TRIBUNNEWS.COM - Manchester United resmi mengumumkan perpanjangan kontrak bagi bek tengahnya, Harry Maguire, pada Selasa (7/4/2026).
Klub Setan Merah mengikat pemain berusia 33 tahun itu dengan kontrak baru berdurasi satu tahun, lengkap dengan opsi perpanjangan satu musim berikutnya.
Keputusan ini membuat Maguire dipastikan bertahan di Old Trafford setidaknya hingga musim panas 2027.
Sebelum perpanjangan ini, masa depan Maguire sempat menggantung.
Kontrak lamanya akan habis di akhir musim 2025/26, dan sempat ada spekulasi bahwa ia akan meninggalkan klub secara gratis pada bursa transfer musim panas mendatang.
Bahkan sebelum Michael Carrick ditunjuk sebagai pelatih, status Maguire terlihat tidak jelas dan minim tanda-tanda akan dipertahankan.
Namun, situasi berubah drastis sejak kedatangan Carrick.
Maguire kembali menjadi pilihan utama di lini belakang Manchester United.
Ia sering tampil sebagai starter, terutama saat Lisandro Martinez dan Matthijs de Ligt mengalami cedera.
Kehadirannya turut membantu tim bersaing di papan atas klasemen Liga Inggris.
Salah satu hal yang paling menonjol dari perpanjangan kontrak ini adalah pengorbanan besar yang dilakukan Maguire. Bek asal Inggris itu rela menerima pemotongan gaji yang cukup signifikan.
Berdasarkan laporan dari The Times, gaji barunya berada di kisaran £180.000 per pekan (sekitar Rp4 miliar), lebih rendah dibandingkan gaji sebelumnya yang mencapai di bawah £190.000 per pekan.
Langkah ini menunjukkan loyalitas tinggi Maguire terhadap Manchester United.

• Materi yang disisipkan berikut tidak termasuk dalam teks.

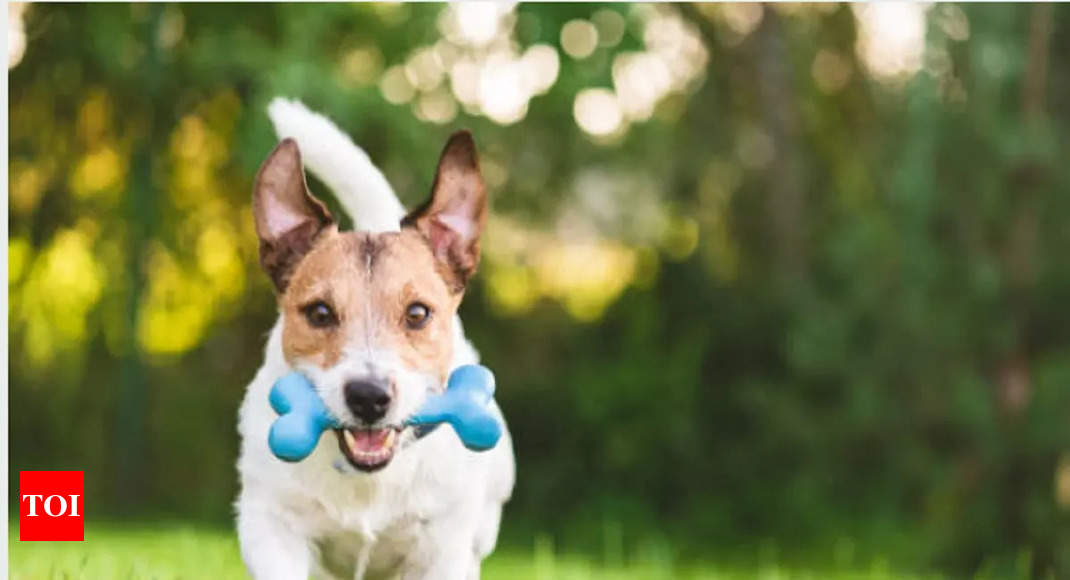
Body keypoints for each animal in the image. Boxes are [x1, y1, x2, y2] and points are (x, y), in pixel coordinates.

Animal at [235, 100, 517, 580]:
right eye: (320, 313)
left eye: (418, 313)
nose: (369, 397)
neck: (367, 477)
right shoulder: (271, 524)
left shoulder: (442, 548)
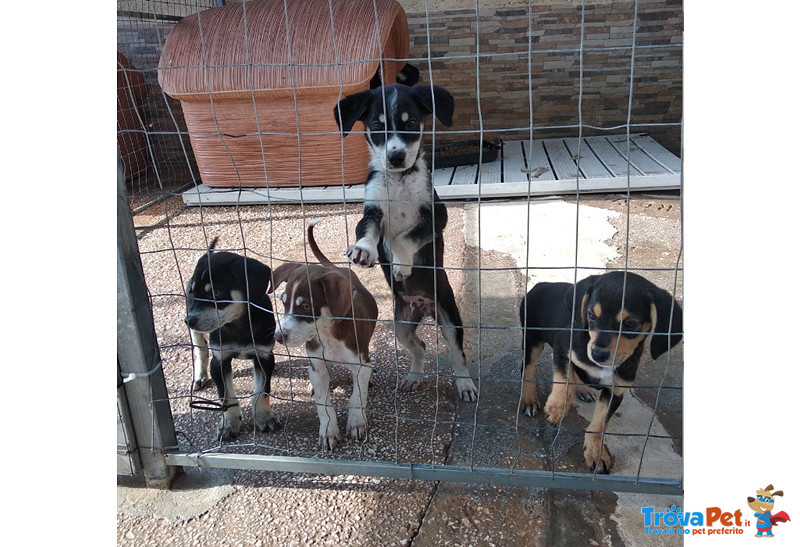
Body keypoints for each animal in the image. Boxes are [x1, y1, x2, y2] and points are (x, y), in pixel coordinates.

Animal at [186, 239, 280, 440]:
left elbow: (262, 391)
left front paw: (264, 417)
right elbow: (226, 396)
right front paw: (229, 424)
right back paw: (200, 376)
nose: (188, 320)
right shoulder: (220, 360)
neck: (238, 324)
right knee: (200, 347)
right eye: (192, 292)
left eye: (216, 292)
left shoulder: (264, 356)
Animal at [272, 220, 378, 452]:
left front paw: (357, 423)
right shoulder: (318, 367)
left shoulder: (360, 362)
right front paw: (328, 431)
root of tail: (334, 267)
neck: (328, 334)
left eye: (306, 306)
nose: (278, 337)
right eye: (284, 303)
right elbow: (323, 402)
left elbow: (357, 396)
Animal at [334, 84, 478, 402]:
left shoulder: (436, 215)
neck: (399, 180)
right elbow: (368, 231)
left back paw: (465, 384)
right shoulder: (372, 210)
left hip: (449, 316)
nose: (396, 157)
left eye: (411, 123)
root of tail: (421, 306)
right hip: (401, 324)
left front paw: (401, 265)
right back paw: (413, 377)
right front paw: (363, 250)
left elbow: (404, 236)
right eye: (377, 126)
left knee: (458, 353)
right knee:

Baca juga: MU Beres-beres Kontrak Jangka Pendek, Maguire Tuntas, Mainoo Selanjutnya
Maguire sendiri menyambut gembira keputusan tersebut.
"Mewakili Manchester United adalah kehormatan tertinggi. Ini adalah tanggung jawab yang membuat saya dan keluarga saya bangga setiap hari," ujar Harry Maguire, dikutip dari laman resmi klub.
"Saya sangat senang dapat memperpanjang perjalanan saya di klub luar biasa ini setidaknya hingga delapan musim dan terus bermain di hadapan para pendukung istimewa kami," lanjutnya.
Direktur Olahraga Manchester United, Jason Wilcox, turut memuji sikap Maguire.
Ia menyebut bahwa Maguire merupakan seorang profesional sejati.
"Harry mewakili mentalitas dan ketahanan yang dibutuhkan untuk tampil maksimal bagi Manchester United. Dia adalah seorang profesional sejati," kata Wilcox.
Perjalanan karier Maguire di Manchester United memang penuh liku.
Didatangkan dengan harga mahal dari Leicester City pada 2019, ia sempat menjadi kapten tim. Namun, di era Erik ten Hag, posisinya sempat terpinggirkan dan mendapat banyak kritik.
Semua berubah ketika Carrick menerapkan sistem yang lebih sesuai, membuat Maguire kembali menemukan performa terbaiknya sebagai pemimpin di lini belakang dan ruang ganti.
Dengan kontrak baru ini, Maguire menegaskan komitmennya untuk terus berkontribusi bagi Manchester United.
Ia memilih bertahan bukan hanya karena faktor olahraga, tetapi juga stabilitas bagi keluarganya.
Keputusan rela memotong gaji demi tetap membela Setan Merah menjadi bukti nyata loyalitas seorang pemain senior di tengah era yang sering kali lebih mementingkan finansial.
Kini, fokus Maguire dan Manchester United adalah melanjutkan perjuangan di sisa musim ini demi dapat finis di zona Liga Champions.